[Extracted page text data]
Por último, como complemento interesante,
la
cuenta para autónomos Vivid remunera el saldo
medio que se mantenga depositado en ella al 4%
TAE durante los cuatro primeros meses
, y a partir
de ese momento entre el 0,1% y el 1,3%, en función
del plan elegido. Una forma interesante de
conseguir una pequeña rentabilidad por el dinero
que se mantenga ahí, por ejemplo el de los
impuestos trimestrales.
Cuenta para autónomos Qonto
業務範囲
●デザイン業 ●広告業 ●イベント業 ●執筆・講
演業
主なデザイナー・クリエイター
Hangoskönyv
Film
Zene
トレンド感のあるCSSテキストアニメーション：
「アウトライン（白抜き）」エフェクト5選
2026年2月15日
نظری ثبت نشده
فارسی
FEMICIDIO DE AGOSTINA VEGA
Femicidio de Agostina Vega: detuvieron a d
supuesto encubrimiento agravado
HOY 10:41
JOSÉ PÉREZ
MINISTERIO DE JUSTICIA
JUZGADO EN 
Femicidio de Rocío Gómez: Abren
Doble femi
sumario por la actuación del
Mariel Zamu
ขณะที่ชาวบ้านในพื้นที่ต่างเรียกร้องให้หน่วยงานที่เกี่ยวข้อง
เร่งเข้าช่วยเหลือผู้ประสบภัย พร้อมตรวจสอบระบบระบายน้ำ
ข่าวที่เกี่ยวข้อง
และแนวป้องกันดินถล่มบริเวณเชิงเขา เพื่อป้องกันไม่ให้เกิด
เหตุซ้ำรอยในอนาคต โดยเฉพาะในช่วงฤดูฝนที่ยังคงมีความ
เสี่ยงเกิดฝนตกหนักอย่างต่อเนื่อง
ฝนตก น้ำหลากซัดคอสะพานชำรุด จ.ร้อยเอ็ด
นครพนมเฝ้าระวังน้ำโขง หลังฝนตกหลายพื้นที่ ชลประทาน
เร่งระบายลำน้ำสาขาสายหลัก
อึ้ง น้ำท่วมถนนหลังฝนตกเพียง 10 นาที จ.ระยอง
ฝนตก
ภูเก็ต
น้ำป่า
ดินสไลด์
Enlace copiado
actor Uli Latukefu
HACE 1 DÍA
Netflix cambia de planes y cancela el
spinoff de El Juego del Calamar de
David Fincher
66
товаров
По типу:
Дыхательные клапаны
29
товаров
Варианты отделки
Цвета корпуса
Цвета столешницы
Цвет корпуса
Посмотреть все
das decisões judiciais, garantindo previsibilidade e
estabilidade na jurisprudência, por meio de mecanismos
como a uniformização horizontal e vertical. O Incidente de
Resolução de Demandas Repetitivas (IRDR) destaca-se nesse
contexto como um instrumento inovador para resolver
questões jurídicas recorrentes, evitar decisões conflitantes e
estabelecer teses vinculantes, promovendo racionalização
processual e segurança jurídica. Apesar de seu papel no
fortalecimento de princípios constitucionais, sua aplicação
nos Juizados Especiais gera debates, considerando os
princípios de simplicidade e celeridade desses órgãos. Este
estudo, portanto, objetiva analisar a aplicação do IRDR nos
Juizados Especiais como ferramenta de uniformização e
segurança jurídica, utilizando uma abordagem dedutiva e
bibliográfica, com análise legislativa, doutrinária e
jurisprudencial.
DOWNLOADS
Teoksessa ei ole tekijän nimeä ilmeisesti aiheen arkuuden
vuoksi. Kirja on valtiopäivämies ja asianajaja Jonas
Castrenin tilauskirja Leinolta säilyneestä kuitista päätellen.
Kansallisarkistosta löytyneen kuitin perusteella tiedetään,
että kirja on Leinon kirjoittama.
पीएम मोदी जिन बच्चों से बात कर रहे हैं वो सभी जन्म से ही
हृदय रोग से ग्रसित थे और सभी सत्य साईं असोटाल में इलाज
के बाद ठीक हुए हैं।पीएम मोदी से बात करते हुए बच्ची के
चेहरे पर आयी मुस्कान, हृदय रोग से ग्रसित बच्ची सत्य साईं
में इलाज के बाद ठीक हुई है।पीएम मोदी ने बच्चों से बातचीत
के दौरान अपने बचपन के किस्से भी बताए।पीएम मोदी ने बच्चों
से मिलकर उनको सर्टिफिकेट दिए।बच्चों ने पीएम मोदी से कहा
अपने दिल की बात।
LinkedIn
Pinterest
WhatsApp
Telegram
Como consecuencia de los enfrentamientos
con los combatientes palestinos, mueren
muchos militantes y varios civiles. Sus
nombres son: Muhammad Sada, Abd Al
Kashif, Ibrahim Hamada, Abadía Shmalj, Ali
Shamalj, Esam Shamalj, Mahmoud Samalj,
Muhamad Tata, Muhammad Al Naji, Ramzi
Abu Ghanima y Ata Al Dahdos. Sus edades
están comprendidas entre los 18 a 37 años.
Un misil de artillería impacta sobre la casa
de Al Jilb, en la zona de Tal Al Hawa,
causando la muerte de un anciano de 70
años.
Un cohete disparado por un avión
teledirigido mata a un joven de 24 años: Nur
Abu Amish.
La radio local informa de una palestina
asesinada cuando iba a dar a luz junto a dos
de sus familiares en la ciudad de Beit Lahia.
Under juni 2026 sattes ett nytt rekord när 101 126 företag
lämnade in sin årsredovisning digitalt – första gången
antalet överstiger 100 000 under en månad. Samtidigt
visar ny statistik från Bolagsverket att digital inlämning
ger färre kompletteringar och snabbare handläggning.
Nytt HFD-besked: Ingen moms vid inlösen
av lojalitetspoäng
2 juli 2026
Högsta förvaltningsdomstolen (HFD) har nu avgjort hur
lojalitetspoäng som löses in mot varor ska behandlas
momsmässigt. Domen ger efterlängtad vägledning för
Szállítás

Work instructions
Now repeat the data exactly, keeping every line.

Exercise response
Por último, como complemento interesante,
la
cuenta para autónomos Vivid remunera el saldo
medio que se mantenga depositado en ella al 4%
TAE durante los cuatro primeros meses
, y a partir
de ese momento entre el 0,1% y el 1,3%, en función
del plan elegido. Una forma interesante de
conseguir una pequeña rentabilidad por el dinero
que se mantenga ahí, por ejemplo el de los
impuestos trimestrales.
Cuenta para autónomos Qonto
業務範囲
●デザイン業 ●広告業 ●イベント業 ●執筆・講
演業
主なデザイナー・クリエイター
Hangoskönyv
Film
Zene
トレンド感のあるCSSテキストアニメーション：
「アウトライン（白抜き）」エフェクト5選
2026年2月15日
نظری ثبت نشده
فارسی
FEMICIDIO DE AGOSTINA VEGA
Femicidio de Agostina Vega: detuvieron a d
supuesto encubrimiento agravado
HOY 10:41
JOSÉ PÉREZ
MINISTERIO DE JUSTICIA
JUZGADO EN 
Femicidio de Rocío Gómez: Abren
Doble femi
sumario por la actuación del
Mariel Zamu
ขณะที่ชาวบ้านในพื้นที่ต่างเรียกร้องให้หน่วยงานที่เกี่ยวข้อง
เร่งเข้าช่วยเหลือผู้ประสบภัย พร้อมตรวจสอบระบบระบายน้ำ
ข่าวที่เกี่ยวข้อง
และแนวป้องกันดินถล่มบริเวณเชิงเขา เพื่อป้องกันไม่ให้เกิด
เหตุซ้ำรอยในอนาคต โดยเฉพาะในช่วงฤดูฝนที่ยังคงมีความ
เสี่ยงเกิดฝนตกหนักอย่างต่อเนื่อง
ฝนตก น้ำหลากซัดคอสะพานชำรุด จ.ร้อยเอ็ด
นครพนมเฝ้าระวังน้ำโขง หลังฝนตกหลายพื้นที่ ชลประทาน
เร่งระบายลำน้ำสาขาสายหลัก
อึ้ง น้ำท่วมถนนหลังฝนตกเพียง 10 นาที จ.ระยอง
ฝนตก
ภูเก็ต
น้ำป่า
ดินสไลด์
Enlace copiado
actor Uli Latukefu
HACE 1 DÍA
Netflix cambia de planes y cancela el
spinoff de El Juego del Calamar de
David Fincher
66
товаров
По типу:
Дыхательные клапаны
29
товаров
Варианты отделки
Цвета корпуса
Цвета столешницы
Цвет корпуса
Посмотреть все
das decisões judiciais, garantindo previsibilidade e
estabilidade na jurisprudência, por meio de mecanismos
como a uniformização horizontal e vertical. O Incidente de
Resolução de Demandas Repetitivas (IRDR) destaca-se nesse
contexto como um instrumento inovador para resolver
questões jurídicas recorrentes, evitar decisões conflitantes e
estabelecer teses vinculantes, promovendo racionalização
processual e segurança jurídica. Apesar de seu papel no
fortalecimento de princípios constitucionais, sua aplicação
nos Juizados Especiais gera debates, considerando os
princípios de simplicidade e celeridade desses órgãos. Este
estudo, portanto, objetiva analisar a aplicação do IRDR nos
Juizados Especiais como ferramenta de uniformização e
segurança jurídica, utilizando uma abordagem dedutiva e
bibliográfica, com análise legislativa, doutrinária e
jurisprudencial.
DOWNLOADS
Teoksessa ei ole tekijän nimeä ilmeisesti aiheen arkuuden
vuoksi. Kirja on valtiopäivämies ja asianajaja Jonas
Castrenin tilauskirja Leinolta säilyneestä kuitista päätellen.
Kansallisarkistosta löytyneen kuitin perusteella tiedetään,
että kirja on Leinon kirjoittama.
पीएम मोदी जिन बच्चों से बात कर रहे हैं वो सभी जन्म से ही
हृदय रोग से ग्रसित थे और सभी सत्य साईं असोटाल में इलाज
के बाद ठीक हुए हैं।पीएम मोदी से बात करते हुए बच्ची के
चेहरे पर आयी मुस्कान, हृदय रोग से ग्रसित बच्ची सत्य साईं
में इलाज के बाद ठीक हुई है।पीएम मोदी ने बच्चों से बातचीत
के दौरान अपने बचपन के किस्से भी बताए।पीएम मोदी ने बच्चों
से मिलकर उनको सर्टिफिकेट दिए।बच्चों ने पीएम मोदी से कहा
अपने दिल की बात।
LinkedIn
Pinterest
WhatsApp
Telegram
Como consecuencia de los enfrentamientos
con los combatientes palestinos, mueren
muchos militantes y varios civiles. Sus
nombres son: Muhammad Sada, Abd Al
Kashif, Ibrahim Hamada, Abadía Shmalj, Ali
Shamalj, Esam Shamalj, Mahmoud Samalj,
Muhamad Tata, Muhammad Al Naji, Ramzi
Abu Ghanima y Ata Al Dahdos. Sus edades
están comprendidas entre los 18 a 37 años.
Un misil de artillería impacta sobre la casa
de Al Jilb, en la zona de Tal Al Hawa,
causando la muerte de un anciano de 70
años.
Un cohete disparado por un avión
teledirigido mata a un joven de 24 años: Nur
Abu Amish.
La radio local informa de una palestina
asesinada cuando iba a dar a luz junto a dos
de sus familiares en la ciudad de Beit Lahia.
Under juni 2026 sattes ett nytt rekord när 101 126 företag
lämnade in sin årsredovisning digitalt – första gången
antalet överstiger 100 000 under en månad. Samtidigt
visar ny statistik från Bolagsverket att digital inlämning
ger färre kompletteringar och snabbare handläggning.
Nytt HFD-besked: Ingen moms vid inlösen
av lojalitetspoäng
2 juli 2026
Högsta förvaltningsdomstolen (HFD) har nu avgjort hur
lojalitetspoäng som löses in mot varor ska behandlas
momsmässigt. Domen ger efterlängtad vägledning för
Szállítás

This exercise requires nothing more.